Question

If a proper fraction in its lower form is subtracted from its reciprocal, the difference is $\dfrac{77}{18}$ . What is the proper fraction?

Answer 1

Hint: Proper fractions are those fractions which have a numerator smaller than the denominator and lowest form is that form of fraction, in which fraction can not be further simplified. Here to find the fraction we will try to get a quadratic equation in terms of \[x\] and further we will solve the quadratic equation for the value of \[x\] and further we will assume whether the fraction is proper or improper.

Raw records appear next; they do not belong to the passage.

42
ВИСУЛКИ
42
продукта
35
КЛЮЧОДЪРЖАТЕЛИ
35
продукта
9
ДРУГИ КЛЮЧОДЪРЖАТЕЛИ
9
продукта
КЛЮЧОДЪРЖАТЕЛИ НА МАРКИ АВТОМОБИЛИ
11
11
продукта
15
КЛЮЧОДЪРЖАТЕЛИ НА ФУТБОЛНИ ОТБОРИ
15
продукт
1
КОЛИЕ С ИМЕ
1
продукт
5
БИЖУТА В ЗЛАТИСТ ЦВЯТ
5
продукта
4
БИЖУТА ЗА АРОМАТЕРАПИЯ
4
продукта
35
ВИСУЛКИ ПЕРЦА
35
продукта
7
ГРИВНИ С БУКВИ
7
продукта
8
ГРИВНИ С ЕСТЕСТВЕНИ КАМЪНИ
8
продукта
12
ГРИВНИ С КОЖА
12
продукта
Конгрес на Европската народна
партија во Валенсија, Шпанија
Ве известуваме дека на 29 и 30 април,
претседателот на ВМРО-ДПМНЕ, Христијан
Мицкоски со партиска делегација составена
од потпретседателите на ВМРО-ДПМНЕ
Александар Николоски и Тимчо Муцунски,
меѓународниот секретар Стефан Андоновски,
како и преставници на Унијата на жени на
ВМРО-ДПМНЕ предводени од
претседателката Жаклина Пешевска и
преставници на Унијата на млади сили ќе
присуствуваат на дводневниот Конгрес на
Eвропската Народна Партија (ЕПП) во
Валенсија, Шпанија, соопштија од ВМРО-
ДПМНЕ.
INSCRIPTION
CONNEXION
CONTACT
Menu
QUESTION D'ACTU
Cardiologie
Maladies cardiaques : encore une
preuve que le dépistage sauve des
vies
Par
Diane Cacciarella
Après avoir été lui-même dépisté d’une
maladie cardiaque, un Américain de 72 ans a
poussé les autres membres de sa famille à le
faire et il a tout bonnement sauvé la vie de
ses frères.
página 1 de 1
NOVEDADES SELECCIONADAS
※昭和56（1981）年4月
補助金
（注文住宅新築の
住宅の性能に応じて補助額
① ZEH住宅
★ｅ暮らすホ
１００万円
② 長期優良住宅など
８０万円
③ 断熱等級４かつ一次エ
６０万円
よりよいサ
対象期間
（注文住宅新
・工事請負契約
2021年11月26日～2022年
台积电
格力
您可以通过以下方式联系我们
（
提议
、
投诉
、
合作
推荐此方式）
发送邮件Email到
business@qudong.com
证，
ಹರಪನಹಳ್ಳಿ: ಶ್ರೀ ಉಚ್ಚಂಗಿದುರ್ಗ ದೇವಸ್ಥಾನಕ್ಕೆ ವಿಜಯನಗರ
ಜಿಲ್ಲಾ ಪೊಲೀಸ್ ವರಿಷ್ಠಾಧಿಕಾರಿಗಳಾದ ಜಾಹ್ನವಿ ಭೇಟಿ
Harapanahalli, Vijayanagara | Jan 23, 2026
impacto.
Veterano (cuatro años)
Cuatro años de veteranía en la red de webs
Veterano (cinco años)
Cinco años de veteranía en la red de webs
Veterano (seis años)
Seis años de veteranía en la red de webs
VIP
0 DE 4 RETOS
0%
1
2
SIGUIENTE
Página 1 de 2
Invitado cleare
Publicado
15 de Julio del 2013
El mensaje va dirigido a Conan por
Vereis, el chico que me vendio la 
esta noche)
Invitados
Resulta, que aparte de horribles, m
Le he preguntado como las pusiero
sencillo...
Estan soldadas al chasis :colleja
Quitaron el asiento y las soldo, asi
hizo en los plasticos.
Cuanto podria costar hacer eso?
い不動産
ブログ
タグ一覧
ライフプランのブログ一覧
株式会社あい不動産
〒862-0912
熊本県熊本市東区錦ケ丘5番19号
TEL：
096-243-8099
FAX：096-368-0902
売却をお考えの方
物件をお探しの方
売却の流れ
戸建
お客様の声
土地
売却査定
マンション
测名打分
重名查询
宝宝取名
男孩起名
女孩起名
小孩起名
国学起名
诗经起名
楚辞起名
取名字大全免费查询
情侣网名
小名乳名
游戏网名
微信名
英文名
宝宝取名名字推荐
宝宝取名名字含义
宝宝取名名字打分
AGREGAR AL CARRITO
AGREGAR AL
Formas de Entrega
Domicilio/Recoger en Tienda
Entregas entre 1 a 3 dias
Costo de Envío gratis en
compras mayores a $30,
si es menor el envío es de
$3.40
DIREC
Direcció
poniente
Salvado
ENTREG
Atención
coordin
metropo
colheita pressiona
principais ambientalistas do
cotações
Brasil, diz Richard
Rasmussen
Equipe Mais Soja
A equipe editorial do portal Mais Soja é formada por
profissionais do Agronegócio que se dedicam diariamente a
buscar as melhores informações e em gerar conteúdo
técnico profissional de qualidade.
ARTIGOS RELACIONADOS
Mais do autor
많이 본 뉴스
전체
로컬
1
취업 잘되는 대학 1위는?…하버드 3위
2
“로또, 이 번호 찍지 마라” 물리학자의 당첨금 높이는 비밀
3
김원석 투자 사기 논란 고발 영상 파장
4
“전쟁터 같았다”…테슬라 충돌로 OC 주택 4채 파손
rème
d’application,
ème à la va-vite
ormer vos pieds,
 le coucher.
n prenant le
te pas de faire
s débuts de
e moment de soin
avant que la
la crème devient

Complete step-by-step answer:
Let, the fraction be \[x\]. then its reciprocal will be equal to $\dfrac{1}{x}$ as reciprocal of a number is a number which gives 1 on multiplication with that number.
Now, it is given that the difference between proper fraction x and its reciprocal that is $\dfrac{1}{x}$ is equal to $\dfrac{77}{18}$.
So, \[x-\dfrac{1}{x}=\dfrac{77}{18}\]
Multiplying both side by 18,
$\begin{align}
  & 18\left( x-\dfrac{1}{x} \right)=\dfrac{77}{18}\cdot 18 \\
 & 18\left( \dfrac{{{x}^{2}}-1}{x} \right)=77 \\
 & 18\left( {{x}^{2}}-1 \right)=77x \\
\end{align}$
Shifting 77\[x\] from right hand side to left hand side, we get
$18{{x}^{2}}-77x-18=0$ …… ( i )
Now, we have a quadratic equation so we have to find the values of \[x\] using the quadratic formula for roots.
To find the roots of quadratic equation of general form $a{{x}^{2}}+bx+c=0$, the quadratic formula is $x=\dfrac{-b\pm \sqrt{{{b}^{2}}-4ac}}{2a}$ .
Using quadratic formula in equation ( i ), we get
$\begin{align}
  & x=\dfrac{-(-77)\pm \sqrt{{{(-77)}^{2}}-4(18)(-18)}}{2\cdot (18)} \\
 & x=\dfrac{77\pm \sqrt{5929+1296}}{2\cdot (18)} \\
 & x=\dfrac{77\pm \sqrt{7225}}{36} \\
 & x=\dfrac{77\pm 85}{36} \\
 & x=\dfrac{9}{2},-\dfrac{2}{9} \\
\end{align}$
But, \[x\] cannot be equals to $\dfrac{9}{2}$ as it is not a proper fraction in the lowest terms as the numerator that is 9 is greater than the denominator that is equals to 2.
So, $x=-\dfrac{2}{9}$
Hence, the proper fraction is equals to $x=-\dfrac{9}{2}$ and its reciprocal is equals to $\dfrac{1}{x}=-\dfrac{2}{9}$.


Note: Quadratic equation can be solved by using quadratic formula or by factorising it accordingly. Always remember the value obtained from a quadratic formula is proper fraction itself not its reciprocal and always check if one of the values of \[x\] have a numerator greater than denominator then that fraction is not proper fraction.